Federfarma inoltre osservava “che in materia di fornitura al pubblico dei medicinali e, nello specifico, in ordine alle iniziative promozionali, esistono vincoli di legge inderogabili, con particolare riguardo all’obbligo di esporre gli sconti in modo leggibile e chiaro e di praticarli a tutti gli acquirenti (art. 5.3, Dl 223/2006; art. 11.8, Dl 1/2012) e, soprattutto, al divieto di attivare concorsi, operazioni a premio o vendite sotto costo (art. 5.2, Dl 223/2006; art. 8.1, Dpr 430/2001).

Secondo il Ministero della Salute, il farmaco “in quanto strumento di cura delle malattie, è oggetto nel nostro ordinamento di una disciplina speciale, che, tra l’altro, mira a impedire che tale prodotto sia oggetto di pratiche commerciali potenzialmente idonee a causarne un consumo errato o un abuso con effetti nocivi sulla salute”.

Il Ministero della Salute ha dato ragione a Federfarma, affermando che “le norme sopra citate non consentono di applicare sistemi che, nell’intento di fidelizzare i clienti, realizzino discriminazioni fra gli stessi nell’applicazione degli sconti sull’acquisto di farmaci” e che la ratio è di “evitare che pratiche commerciali finalizzate alla ricerca della clientela possano favorire il consumo dei medicinali o realizzare distinzioni, dirette o indirette, immediate o successive, tra clienti sul prezzo dei medicinali”.

“Il bene farmaco -ricorda il Ministero della Salute- in quanto strumento di cura delle malattie, è oggetto nel nostro ordinamento di una disciplina speciale che, tra l’altro, mira a impedire che tale prodotto sia oggetto di pratiche commerciali potenzialmente idonee a causarne un consumo errato o un abuso con effetti nocivi sulla salute”.

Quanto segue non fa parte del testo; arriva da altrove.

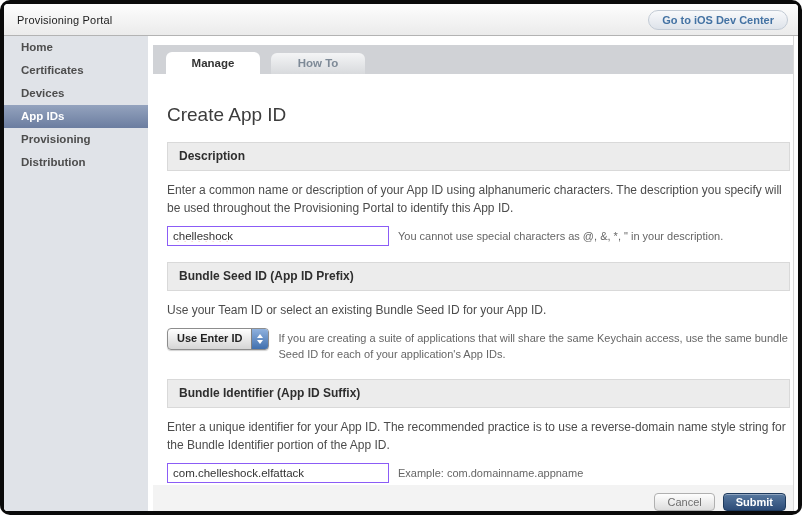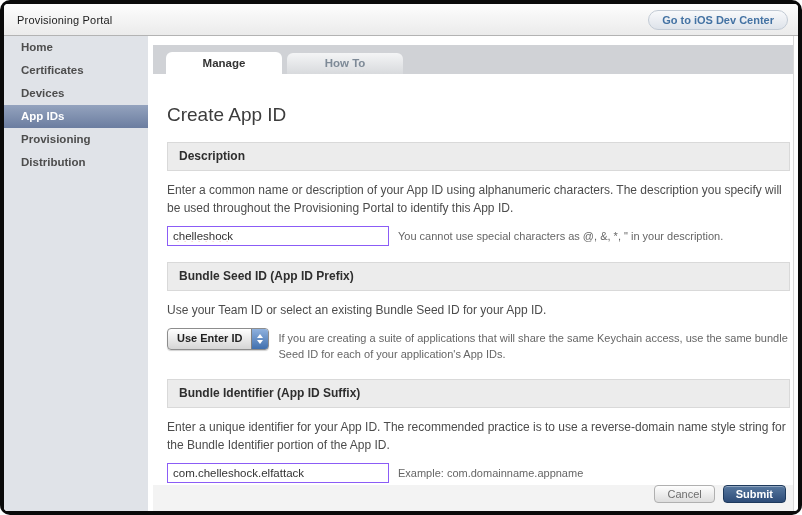--- a/index.html
+++ b/index.html
@@ -18,22 +18,22 @@
   .main { flex:1; display:flex; min-height:0; background:#fff; }
   .sidebar { width:144px; flex:none; background:#e0e3e8; }
   .side-item { height:23px; line-height:23px; padding-left:17px; font-size:11.5px; font-weight:bold; color:#4d4d4d; cursor:pointer; }
   .side-item.selected { background:linear-gradient(#94a3be,#6b7da0); color:#fff; }
 
   .content-col { flex:1; display:flex; flex-direction:column; margin-left:5px; margin-right:4px;
                  border-right:1px solid #d9d9d9; min-height:0; }
 
   
   .tabband { margin-top:9px; height:29px; background:#d0d2d6; flex:none; display:flex; align-items:flex-end; padding-left:13px; }
-  .tab { width:116px; height:22px; line-height:22px; text-align:center; font-size:11.5px; font-weight:bold;
-         border-radius:6px 6px 0 0; margin-right:5px; cursor:pointer; }
+  .tab { width:94px; height:22px; line-height:22px; text-align:center; font-size:11.5px; font-weight:bold;
+         border-radius:6px 6px 0 0; margin-right:11px; cursor:pointer; }
   .tab.active { background:#fff; color:#333; }
   .tab.inactive { background:linear-gradient(#f4f5f6,#d8dadd); color:#7e8a97; height:21px; line-height:21px; }
 
   
   .page { flex:1; background:#fff; padding:16px 3px 0 14px; min-height:0; }
   .page-title { margin-top:14px; font-size:19px; color:#3c3c3c; font-weight:500; }
   .section-head { margin-top:16px; height:27px; line-height:27px; background:#ececec; border:1px solid #d9d9d9;
                   padding-left:11px; font-size:12px; font-weight:bold; color:#2e2e2e; }
   .para { margin-top:10px; font-size:12px; color:#4c4c4c; line-height:1.5; max-width:648px; }
   .field-row { margin-top:9px; display:flex; align-items:flex-start; }
@@ -46,21 +46,21 @@
   .aqua-select { display:inline-flex; align-items:stretch; height:20px; border:1px solid #8d8d8d; border-radius:4px;
                  overflow:hidden; background:linear-gradient(#ffffff,#d5d5d5); box-shadow:0 1px 1px rgba(0,0,0,0.18);
                  cursor:pointer; flex:none; }
   .aqua-label { padding:0 9px 0 9px; font-size:11px; font-weight:bold; color:#1f1f1f; line-height:19px; }
   .aqua-stepper { width:16px; background:linear-gradient(#8fb1de,#4170ae); display:flex; flex-direction:column;
                   align-items:center; justify-content:center; gap:2px; border-left:1px solid #808080; }
   .arr-up   { width:0; height:0; border-left:3px solid transparent; border-right:3px solid transparent; border-bottom:4px solid #fff; }
   .arr-down { width:0; height:0; border-left:3px solid transparent; border-right:3px solid transparent; border-top:4px solid #fff; }
 
   
-  .footer { flex:none; height:26px; background:#f3f3f3; display:flex; align-items:flex-start; justify-content:flex-end;
+  .footer { flex:none; height:26px; background:#f3f3f3; display:flex; align-items:flex-end; justify-content:flex-end;
             padding-right:7px; gap:8px; }
   .btn { border-radius:4px; font-size:11px; padding:2px 12px; cursor:pointer; font-family:"Liberation Sans", sans-serif; }
   .btn-cancel { color:#6e6e6e; background:linear-gradient(#fefefe,#dddddd); border:1px solid #b0b0b0; }
   .btn-submit { font-weight:bold; color:#fff; background:linear-gradient(#57789f,#2d4c78); border:1px solid #1e3a5d;
                 box-shadow:inset 0 1px 0 rgba(255,255,255,0.35); }
 </style>
 </head>
 <body>
 
 <div class="frame">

“Più in particolare il legislatore -prosegue il Ministero- con il divieto di qualsivoglia operazione a premio o concorso connessa alla vendita di medicinali ha inteso impedire non solo, in concreto, che l’acquisto del medicinale sia condizionato da fattori diversi da quelli strettamente curativi, ma anche, a priori e più in generale, che il medicinale in quanto tale possa ricadere in meccanismi premiali rientranti sic et simpliciter in logiche concorrenziali e di consumo”.

In conclusione, il Ministero ha precisato che “l’iniziativa evidenziata sembrerebbe non compatibile con le soprarichiamate disposizioni, creando di fatto un meccanismo premiale, connesso, in quanto accessorio e indissociabile, alla vendita di medicinali, che determina un vantaggio economico (sconto indiretto) derivante dall’acquisto del medicinale, financo a carico del Servizio sanitario nazionale, di cui, peraltro, beneficiano non già tutti gli utenti, bensì solo coloro che intendano effettuare ulteriori acquisti, sia pure di beni diversi dai farmaci, nella farmacia medesima”.

Vietare i comportamenti commerciali scorretti

Visto il parere ministeriale sul tema dei buoni spesa per ricette Ssn, Federfarma ritiene che le proprie organizzazione territoriali possano chiedere alle autorità locali, in particolare agli Ordini dei farmacisti, di vietare eventuali iniziative analoghe a quella segnalata, in relazione alle norme citate sopra e, per quanto riguarda gli Ordini, agli articoli 3 (concorrenza sleale) e 18 (divieto di accaparramento di ricette) del Codice deontologico del farmacista.